I was first introduced to The Argonauts while I was at a Community of Literary Magazines and Presses meetup and Jeffrey Lependorf said to me, “you have to read this book.” He didn’t mean eventually. He let me know on no uncertain terms that it’s a drop-everything-and-read-it kinda book. When I discovered it was put out by Graywolf Press, who also did Geek Sublime by Vikram Chandra (which y’all know I adore) and Citizen by Claudia Rankine (from which I’ve heard her read and HOLY SHIT!!!), it got me to a point where I almost licked the cover when I came across The Argonauts at The Strand.
Turns out, everyone’s losing their damn minds over The Argonauts (and over Maggie Nelson in general, which is understandable). From Rachel Shteir‘s review in The Boston Globe:
Still, because of her dazzling sentences, I will read whatever the daredevil writes. She cozies up to ideas unlike any other American writer — in a homely, visceral way, as if she packed lunch each day with theory and sandwiches.
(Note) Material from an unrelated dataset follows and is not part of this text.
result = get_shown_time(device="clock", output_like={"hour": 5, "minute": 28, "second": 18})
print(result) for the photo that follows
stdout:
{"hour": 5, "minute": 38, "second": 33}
Nelson questions everything — her assumptions, her motives — and her ensuing uncertainty becomes the trellis for this book. Her thoughts are presented in discrete paragraphs, some as short as a sentence, as she considers whether “prose is but the gravestone marking the forsaking of wildness (fidelity to sense-making, to assertion, to argument, however loose).” She quotes the child psychologist Winnicott (approvingly), the French theorist Baudrillard (critically), and recounts a debate she had with Dodge about the movie “X-Men: First Class.”
If I haven’t convinced you to pick up your copy and get to it yet, I can tell you there’s queer anal sex in the first paragraph. When a book starts off with a bang from behind, you know it’s gonna be my kinda book. Please let’s all read The Argonauts by Maggie Nelson, which I strongly encourage you to purchase from your local independent bookstore. If you cannot, you can always order it. See you at the end of June with our hearts full of this book.